Oh oui. Ça m’a sauvé la vie.

PSF : Alors c’est une bonne chose d’avoir été sauvé grâce à ça.
Ouais, c’est certain !

PSF : Tout à l’heure, vous parliez de vos influences. Vous aviez déjà parlé de Stockhausen et même de Charles Ives par le passé, si je me souviens bien.
C’est plutôt Ives qui a été une influence majeure. Voilà encore tout le charme de l’expérimentation. Parfois ça marche, parfois ça ne marche pas.

PSF : Que pensez-vous du travail de certaines personnes avec qui vous avez travaillé par le passé, comme Leo Kottke ou George Winston ?
Je ne m’intéresse pas vraiment à ce que fait Kottke. Je ne sais même pas où il en est. George est un bon copain, mais je ne sais pas non plus ce qu’il fait. Je crois qu’il y a une sorte de guerre culturelle entre la classe moyenne polie qui écoute des choses légères voire déplorables, et les gens de la scène alternative. Kottke n’en est pas encore sorti. George sait probablement que ça existe. Il est plus rebelle dans l’âme. Quand il était au lycée, il avait décidé avec des amis de foutre en l’air un débat télévisé en Floride ; ils avaient enregistré plus de 90 minutes d’appels téléphoniques loufoques et c’était franchement marrant. Même si sur scène, George joue une jolie musique assez passive, en coulisses il est vraiment bon. C’est un excellent guitariste. Son esprit est très rebelle – mais il ne le montre pas en public.

PSF : Pouvez-vous nous parler du label Takoma ? C’est vous qui avez lancé ce projet, c’est ça ?
Ouais, c’est ça. La raison pour laquelle je m’en suis débarrassé, c’est que la plupart de mes employés avait commencé à prendre de la cocaïne et que je ne pouvais rien y faire. Ce n’est pas qu’on perdait de l’argent ou autre. On vendait encore des disques. J’ai juste fait la grosse erreur de refiler du stock aux employés, alors je ne pouvais plus les virer. Tout ce que je pouvais faire, c’était mettre la clé sous la porte. A ce moment-là, Chrysalis a proposé de racheter la boîte, alors je leur ai dit « banco ».

PSF : A l’origine, quelle était l’idée derrière ce label ?
C’était d’enregistrer des gens comme moi, de la musique alternative, du blues et de la musique ethnique.

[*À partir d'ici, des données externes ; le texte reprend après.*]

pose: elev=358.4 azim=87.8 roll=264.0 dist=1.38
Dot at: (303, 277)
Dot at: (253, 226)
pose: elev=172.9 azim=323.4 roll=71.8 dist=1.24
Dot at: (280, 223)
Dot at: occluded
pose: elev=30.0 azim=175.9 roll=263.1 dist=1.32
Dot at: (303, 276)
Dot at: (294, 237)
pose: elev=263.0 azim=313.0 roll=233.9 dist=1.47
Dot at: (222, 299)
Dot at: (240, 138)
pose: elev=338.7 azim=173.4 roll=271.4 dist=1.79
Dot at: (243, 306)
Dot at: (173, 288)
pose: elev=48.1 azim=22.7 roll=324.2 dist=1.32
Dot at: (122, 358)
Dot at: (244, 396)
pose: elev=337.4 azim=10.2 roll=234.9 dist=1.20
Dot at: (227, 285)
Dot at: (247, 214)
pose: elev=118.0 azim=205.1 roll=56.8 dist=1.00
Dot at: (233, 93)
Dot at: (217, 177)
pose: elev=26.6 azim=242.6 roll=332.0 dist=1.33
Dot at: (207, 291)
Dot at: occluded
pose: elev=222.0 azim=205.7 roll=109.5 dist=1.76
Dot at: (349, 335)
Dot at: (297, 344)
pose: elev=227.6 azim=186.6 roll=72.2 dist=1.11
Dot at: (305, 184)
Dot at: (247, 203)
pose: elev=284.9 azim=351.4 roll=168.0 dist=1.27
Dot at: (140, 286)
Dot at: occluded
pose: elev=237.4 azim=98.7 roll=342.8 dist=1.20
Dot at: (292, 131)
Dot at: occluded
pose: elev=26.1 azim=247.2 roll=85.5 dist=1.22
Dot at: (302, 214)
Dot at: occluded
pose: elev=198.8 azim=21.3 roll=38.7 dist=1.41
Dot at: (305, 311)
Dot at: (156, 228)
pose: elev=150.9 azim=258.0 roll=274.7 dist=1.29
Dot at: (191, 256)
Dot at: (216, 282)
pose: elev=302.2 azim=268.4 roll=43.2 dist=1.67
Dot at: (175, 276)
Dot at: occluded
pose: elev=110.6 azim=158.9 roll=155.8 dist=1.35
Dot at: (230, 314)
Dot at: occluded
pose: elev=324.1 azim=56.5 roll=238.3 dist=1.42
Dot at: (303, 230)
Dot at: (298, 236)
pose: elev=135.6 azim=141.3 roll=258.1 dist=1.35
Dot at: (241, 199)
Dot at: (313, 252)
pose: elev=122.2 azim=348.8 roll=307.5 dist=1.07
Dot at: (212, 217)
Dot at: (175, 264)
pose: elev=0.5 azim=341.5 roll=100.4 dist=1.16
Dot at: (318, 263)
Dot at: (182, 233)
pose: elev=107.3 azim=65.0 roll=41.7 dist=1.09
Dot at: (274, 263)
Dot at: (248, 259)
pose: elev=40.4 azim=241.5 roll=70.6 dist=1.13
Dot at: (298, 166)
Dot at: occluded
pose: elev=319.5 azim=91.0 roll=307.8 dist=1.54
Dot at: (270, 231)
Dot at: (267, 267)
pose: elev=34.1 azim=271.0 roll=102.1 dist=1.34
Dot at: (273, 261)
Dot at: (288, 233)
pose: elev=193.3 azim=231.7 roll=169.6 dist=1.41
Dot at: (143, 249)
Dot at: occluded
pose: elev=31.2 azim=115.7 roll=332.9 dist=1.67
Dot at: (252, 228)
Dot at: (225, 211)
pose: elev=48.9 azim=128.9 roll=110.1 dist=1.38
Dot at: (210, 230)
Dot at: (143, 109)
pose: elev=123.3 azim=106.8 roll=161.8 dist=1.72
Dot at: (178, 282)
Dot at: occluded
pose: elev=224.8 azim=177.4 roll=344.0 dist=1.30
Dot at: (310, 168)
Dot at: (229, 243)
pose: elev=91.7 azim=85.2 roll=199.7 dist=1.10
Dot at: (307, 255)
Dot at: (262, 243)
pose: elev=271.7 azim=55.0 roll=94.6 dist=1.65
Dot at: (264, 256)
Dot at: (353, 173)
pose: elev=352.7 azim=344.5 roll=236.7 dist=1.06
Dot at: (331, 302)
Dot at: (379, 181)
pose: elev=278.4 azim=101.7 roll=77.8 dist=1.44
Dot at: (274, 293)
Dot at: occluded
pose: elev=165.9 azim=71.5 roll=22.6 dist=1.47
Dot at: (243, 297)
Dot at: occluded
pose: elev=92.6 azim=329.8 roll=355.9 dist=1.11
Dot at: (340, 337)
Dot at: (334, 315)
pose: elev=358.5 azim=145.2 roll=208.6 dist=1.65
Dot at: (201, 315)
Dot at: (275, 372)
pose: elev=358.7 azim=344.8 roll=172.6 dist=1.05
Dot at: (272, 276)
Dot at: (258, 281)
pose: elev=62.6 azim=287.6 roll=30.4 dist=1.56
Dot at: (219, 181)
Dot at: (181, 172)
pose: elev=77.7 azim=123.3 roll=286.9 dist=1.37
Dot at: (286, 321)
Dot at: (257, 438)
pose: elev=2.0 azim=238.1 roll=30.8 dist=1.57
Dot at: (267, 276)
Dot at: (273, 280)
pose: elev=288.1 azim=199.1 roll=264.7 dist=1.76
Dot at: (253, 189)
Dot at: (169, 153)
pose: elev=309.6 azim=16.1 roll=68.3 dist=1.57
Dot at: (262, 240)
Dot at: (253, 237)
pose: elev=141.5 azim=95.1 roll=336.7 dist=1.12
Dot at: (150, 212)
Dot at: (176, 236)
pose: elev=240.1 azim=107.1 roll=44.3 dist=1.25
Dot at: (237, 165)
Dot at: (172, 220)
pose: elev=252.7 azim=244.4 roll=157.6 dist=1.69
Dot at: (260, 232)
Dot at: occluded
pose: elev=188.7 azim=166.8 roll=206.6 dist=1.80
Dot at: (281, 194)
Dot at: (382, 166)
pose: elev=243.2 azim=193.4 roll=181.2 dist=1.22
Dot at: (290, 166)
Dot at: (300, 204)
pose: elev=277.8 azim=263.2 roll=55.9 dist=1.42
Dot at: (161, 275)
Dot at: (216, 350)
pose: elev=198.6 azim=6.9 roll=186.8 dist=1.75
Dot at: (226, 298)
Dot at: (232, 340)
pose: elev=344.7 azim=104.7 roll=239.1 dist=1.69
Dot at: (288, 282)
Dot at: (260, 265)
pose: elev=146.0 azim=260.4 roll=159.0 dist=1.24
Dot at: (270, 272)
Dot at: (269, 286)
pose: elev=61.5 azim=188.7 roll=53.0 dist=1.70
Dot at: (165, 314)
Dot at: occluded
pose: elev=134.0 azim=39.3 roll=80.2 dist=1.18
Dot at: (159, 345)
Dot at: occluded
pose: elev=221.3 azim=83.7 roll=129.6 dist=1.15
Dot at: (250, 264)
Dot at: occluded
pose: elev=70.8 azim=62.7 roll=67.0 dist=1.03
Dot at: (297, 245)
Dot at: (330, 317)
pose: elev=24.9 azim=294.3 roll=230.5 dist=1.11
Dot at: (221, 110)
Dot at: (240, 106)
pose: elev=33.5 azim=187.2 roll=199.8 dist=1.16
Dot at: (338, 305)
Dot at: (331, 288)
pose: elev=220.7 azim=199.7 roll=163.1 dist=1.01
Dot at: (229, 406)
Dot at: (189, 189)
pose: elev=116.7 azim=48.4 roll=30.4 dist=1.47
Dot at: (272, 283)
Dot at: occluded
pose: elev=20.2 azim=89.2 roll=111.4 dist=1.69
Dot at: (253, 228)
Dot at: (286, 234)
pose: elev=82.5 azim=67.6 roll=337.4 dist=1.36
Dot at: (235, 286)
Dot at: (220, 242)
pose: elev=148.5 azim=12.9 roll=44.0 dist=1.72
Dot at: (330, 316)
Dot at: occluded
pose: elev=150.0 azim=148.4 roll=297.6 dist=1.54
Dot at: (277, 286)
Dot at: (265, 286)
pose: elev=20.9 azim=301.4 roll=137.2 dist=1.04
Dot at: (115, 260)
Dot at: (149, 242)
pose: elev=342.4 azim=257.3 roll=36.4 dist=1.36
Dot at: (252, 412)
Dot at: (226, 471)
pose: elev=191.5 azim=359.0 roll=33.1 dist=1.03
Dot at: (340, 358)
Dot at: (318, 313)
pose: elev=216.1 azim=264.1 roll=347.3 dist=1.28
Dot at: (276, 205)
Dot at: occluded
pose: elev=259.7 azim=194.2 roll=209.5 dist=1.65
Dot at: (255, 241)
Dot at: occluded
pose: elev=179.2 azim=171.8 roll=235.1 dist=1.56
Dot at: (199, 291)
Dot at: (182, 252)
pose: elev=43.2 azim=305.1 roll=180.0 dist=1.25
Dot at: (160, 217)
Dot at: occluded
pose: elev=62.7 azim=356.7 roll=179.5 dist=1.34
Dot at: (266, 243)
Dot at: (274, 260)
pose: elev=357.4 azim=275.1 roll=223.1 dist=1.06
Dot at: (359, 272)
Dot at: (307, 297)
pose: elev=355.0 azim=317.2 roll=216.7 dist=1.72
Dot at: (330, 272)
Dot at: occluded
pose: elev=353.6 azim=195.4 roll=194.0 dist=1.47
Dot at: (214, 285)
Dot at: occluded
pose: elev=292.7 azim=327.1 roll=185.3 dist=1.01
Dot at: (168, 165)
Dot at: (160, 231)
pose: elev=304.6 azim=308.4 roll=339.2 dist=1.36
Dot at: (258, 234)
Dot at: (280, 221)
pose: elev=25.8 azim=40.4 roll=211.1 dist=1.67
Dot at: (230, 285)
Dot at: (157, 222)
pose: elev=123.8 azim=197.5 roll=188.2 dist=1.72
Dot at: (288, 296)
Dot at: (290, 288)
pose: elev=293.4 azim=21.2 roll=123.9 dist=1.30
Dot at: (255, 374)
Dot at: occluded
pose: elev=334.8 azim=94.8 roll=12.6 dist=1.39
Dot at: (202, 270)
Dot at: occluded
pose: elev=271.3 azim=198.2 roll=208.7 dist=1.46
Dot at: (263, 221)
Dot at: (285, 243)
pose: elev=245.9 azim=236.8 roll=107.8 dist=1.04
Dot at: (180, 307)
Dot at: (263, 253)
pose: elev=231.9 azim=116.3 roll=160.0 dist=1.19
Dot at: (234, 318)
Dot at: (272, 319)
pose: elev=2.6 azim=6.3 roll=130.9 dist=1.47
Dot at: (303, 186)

PSF : On m’a dit que vous aviez l’habitude d’acheter des disques en faisant du porte-à-porte. Vous le faites encore ?
(rires) Non, plus maintenant. Les magasins de disques sont très pratiques. Et puis aujourd’hui, tout le monde fait des vide-greniers.

PSF : Quand vous avez commencé à faire de la musique, votre style était vraiment unique. Pas de groupe, pas de paroles, juste de la guitare solo. Comment avez-vous pris cette décision ?
J’avais essayé de chanter, mais je suis vraiment mauvais. Alors j’ai écrit des morceaux de guitare.

PSF : Qu’écoutiez-vous dans le temps ?
J’écoutais beaucoup de Bartók et de Chostakovitch, et du bluegrass de l’époque. Les trucs dénichés par Harry Smith et d’autres disques similaires. J’ai essayé de faire fusionner tout ça dans un style de guitare particulier, et je crois m’en être plutôt bien sorti.   □ B.M.